**Exercise details:**
Exactly the lines from the first line of the listing through the line containing "line: (623, 319)" should appear in the output, unchanged.

**Material to process:**

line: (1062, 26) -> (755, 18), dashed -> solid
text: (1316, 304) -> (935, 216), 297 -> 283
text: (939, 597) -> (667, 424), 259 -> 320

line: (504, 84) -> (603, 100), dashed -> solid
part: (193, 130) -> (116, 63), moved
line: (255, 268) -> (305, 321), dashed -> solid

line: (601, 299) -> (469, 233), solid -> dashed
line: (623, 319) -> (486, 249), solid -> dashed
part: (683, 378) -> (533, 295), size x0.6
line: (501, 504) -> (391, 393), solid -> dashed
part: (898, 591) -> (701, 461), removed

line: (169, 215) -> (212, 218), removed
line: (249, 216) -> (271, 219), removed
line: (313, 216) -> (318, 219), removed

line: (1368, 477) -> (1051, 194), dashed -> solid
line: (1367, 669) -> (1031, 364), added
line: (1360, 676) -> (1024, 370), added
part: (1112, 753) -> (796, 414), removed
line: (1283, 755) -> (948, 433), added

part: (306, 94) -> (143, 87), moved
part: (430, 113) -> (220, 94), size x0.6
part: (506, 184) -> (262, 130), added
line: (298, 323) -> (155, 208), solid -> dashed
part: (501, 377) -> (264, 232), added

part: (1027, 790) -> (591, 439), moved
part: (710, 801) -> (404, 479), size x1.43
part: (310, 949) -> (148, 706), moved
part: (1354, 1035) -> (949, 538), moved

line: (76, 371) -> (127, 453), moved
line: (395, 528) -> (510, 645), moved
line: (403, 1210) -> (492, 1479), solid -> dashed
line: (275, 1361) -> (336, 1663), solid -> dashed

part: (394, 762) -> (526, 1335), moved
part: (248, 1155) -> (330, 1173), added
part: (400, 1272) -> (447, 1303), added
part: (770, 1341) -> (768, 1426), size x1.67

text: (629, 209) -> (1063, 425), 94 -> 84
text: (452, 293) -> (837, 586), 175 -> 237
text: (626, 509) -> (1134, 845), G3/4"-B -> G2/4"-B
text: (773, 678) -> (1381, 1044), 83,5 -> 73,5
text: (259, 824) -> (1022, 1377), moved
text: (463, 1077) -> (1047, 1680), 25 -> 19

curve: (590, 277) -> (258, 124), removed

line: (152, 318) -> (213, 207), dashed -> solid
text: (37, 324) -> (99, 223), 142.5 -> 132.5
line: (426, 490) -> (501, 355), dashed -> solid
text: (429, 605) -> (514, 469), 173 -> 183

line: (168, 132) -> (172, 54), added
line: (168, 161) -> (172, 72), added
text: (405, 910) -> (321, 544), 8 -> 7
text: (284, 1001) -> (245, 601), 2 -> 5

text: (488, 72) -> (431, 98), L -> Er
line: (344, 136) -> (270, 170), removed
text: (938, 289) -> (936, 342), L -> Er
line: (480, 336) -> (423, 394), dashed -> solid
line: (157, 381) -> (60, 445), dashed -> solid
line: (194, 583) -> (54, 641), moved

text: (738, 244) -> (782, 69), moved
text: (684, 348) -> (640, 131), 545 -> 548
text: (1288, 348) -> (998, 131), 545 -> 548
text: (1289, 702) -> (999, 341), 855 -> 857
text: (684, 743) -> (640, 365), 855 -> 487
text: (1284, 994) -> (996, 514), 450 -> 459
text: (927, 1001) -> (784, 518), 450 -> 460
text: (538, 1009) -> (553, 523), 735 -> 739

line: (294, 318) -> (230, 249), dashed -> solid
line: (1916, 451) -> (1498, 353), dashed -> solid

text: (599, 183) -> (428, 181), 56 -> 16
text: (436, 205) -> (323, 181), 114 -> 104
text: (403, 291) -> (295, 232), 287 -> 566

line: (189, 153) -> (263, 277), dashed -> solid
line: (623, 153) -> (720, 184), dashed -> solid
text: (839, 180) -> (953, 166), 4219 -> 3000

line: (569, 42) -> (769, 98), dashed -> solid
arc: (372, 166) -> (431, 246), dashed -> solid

**Output of the exercise:**
line: (1062, 26) -> (755, 18), dashed -> solid
text: (1316, 304) -> (935, 216), 297 -> 283
text: (939, 597) -> (667, 424), 259 -> 320

line: (504, 84) -> (603, 100), dashed -> solid
part: (193, 130) -> (116, 63), moved
line: (255, 268) -> (305, 321), dashed -> solid

line: (601, 299) -> (469, 233), solid -> dashed
line: (623, 319) -> (486, 249), solid -> dashed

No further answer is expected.